History of the Peloponnesian War

Thucydides

Thucydides. The English works of Thomas Hobbes of Malmesbury. Hobbes, Thomas. translator. London: John Bohn, 1843.

And they delivered unto them their dead, and having erected a trophy took up their own dead, which were about three hundred. But for their departure they would make no truce openly [nor] to all; but secretly Demosthenes with his Acarnanian fellow-commanders made a truce with the Mantineans, and with Menedaius and the rest of the Peloponnesian captains and men of most worth, to be gone as speedily as they could, with purpose to disguard the Ambraciotes and multitude of mercenary strangers, and withal to use this as a means to bring the Peloponnesians into hatred with the Grecians of those parts as men that had treacherously advanced their particular interest.

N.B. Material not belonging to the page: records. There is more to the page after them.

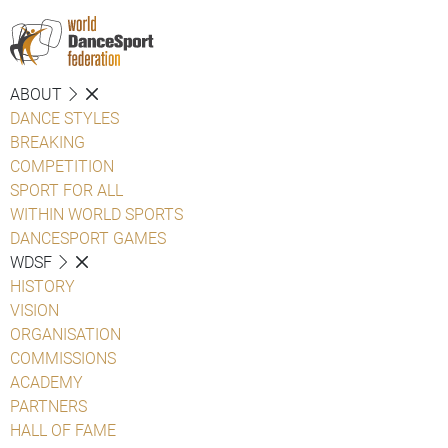
ABOUT
DANCE STYLES
BREAKING
COMPETITION
SPORT FOR ALL
WITHIN WORLD SPORTS
DANCESPORT GAMES
WDSF
HISTORY
VISION
ORGANISATION
COMMISSIONS
ACADEMY
PARTNERS
HALL OF FAME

Accordingly they took up their dead, and buried them as fast as they could; and such as had leave consulted secretly touching how to be gone.

Demosthenes and the Acarnanians had now intelligence that the Ambraciotes from the city of Ambracia, according to the message sent to them before from Olpae [which was that they should bring their whole power through Amphilochia to their aid], were already on their march (ignorant of what had passed here) to join with those at Olpae.

And hereupon he sent a part of his army presently forth to beset the ways with ambushment and to pre-occupy all places of strength, and prepared withal to encounter with the rest of his army.

In the meantime, the Mantineans and such as had part in the truce, going out on pretence to gather potherbs and firewood, stole away by small numbers, and as they went, did indeed gather such things as they pretended to go forth for;

but when they were gotten far from Olpae, they went faster away. But the Ambraciotes and others that came forth in the same manner, but in greater troops, seeing the others go quite away, were eager to be gone likewise, and ran outright, as desiring to overtake those that were gone before.

The Acarnanians at first thought they had gone all without a truce alike and pursued the Peloponnesians and threw darts at their own captains for forbidding them and for saying that they went away under truce, as thinking themselves betrayed.

But at last they let go the Mantineans and Peloponnesians, and slew the Ambraciotes only. And there was much contention and ignorance of which was an Ambraciote and which a Peloponnesian. So they slew about two hundred of them, and the rest escaped into Agrais, a bordering territory, where Salynthius, king of the Agraeans and their friend, received them.